The mainstay for the retinal ganglion cell associated nerve fiber layer analysis is a 12° diameter circular scan centered on the optic nerve head (see Fig. 6 A, green circle) that are shown to have good repeatability. This scan shows a nominal circumference of 10.9 mm in the emmetropic eye and samples most of the retinal ganglion cell axons entering the optic nerve. To quantify the RNFL, an instrument-based segmentation algorithm identifies the inner limiting membrane and the junction between the nerve fiber layer and ganglion cell layer. RNFL thickness is traditionally reported as a TSNIT plot (A-scan thickness covering the temporal, superior, nasal, inferior, and back to temporal aspects in order).
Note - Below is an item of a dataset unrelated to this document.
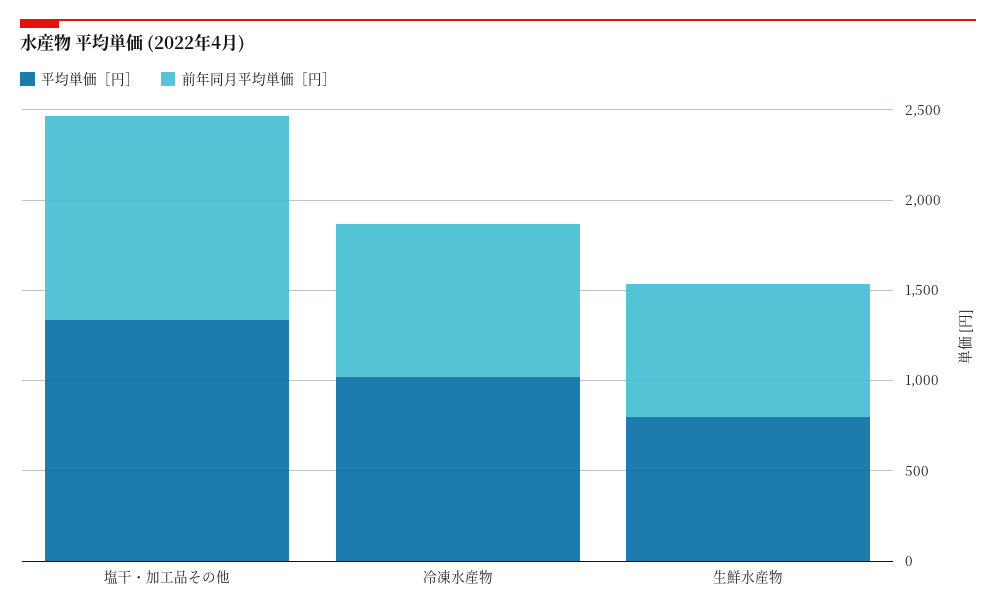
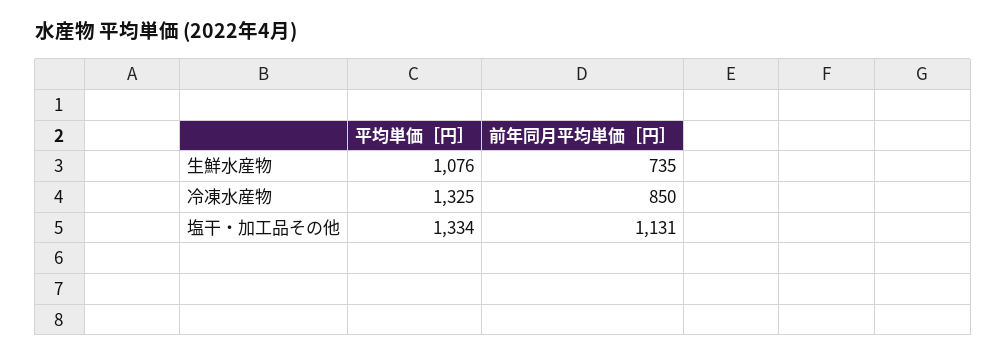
平均単価［円］, 冷凍水産物: 1000 -> 1325
平均単価［円］, 生鮮水産物: 800 -> 1076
Fig. 6 C and D show the view in which the extreme left and right parts of the diagram represent the temporal aspect of the optic nerve (C is qualitative view and D–F is quantitative view).
The retinal ganglion cells are the neurons, which receive the input from the deeper retina (photoreceptors), and they deliver the visual information to the brain. The retinal ganglion cell axons form the retinal nerve fiber layer surrounding the optic disc. These axons migrate toward the optic nerve and bend nearly 90° to enter the nerve. The axons and the supporting cells/tissues (glia, oligodendrocytes, myelin, and blood vessels) form the optic nerve. Most of the optic nerve fibers synapse in the lateral geniculate body. Pathologies that affect the optic nerve before the lateral geniculate body will result in atrophy of the retinal nerve fiber layer. Usually, but not always (eg, with transsynaptic degeneration), pathologies that affect the visual pathway beyond the lateral geniculate body (eg, optic radiations and the occipital cortex) do not result in retinal nerve fiber changes, unless present at birth or very longstanding.
Most commonly, as previously stated, a normal average retinal nerve fiber layer (ARNFL) is associated with a normal complement of healthy optic nerve fibers. A normal ARNFL number is approximately 100, and as one ages this number reduces. A normal young person may have measurements of 80 to 120. However, a normal examination is not equal to a normal average nerve fiber, as there are several factors that determine if the retinal nerve fiber is normal for a particular person, to include history, prior OCTs, prior optic nerve edema, fundoscopic examination findings, congenital variations, right and left comparisons, and reliability of the study with signal strength.
Because the OCT comes with software that has age-matched normative data regarding the ARNFL, it automatically displays a color-coded analysis. The color code is displayed in a TSNIT plot (see Fig. 6 D; Fig. 7 A ), which is a graphic representation of the neuroretinal rim and RNFL thickness in micrometers that positions the obtained measurements of the right and left eye among the average normal (green), borderline (yellow), decreased (red), or increased (white) thickness subsets.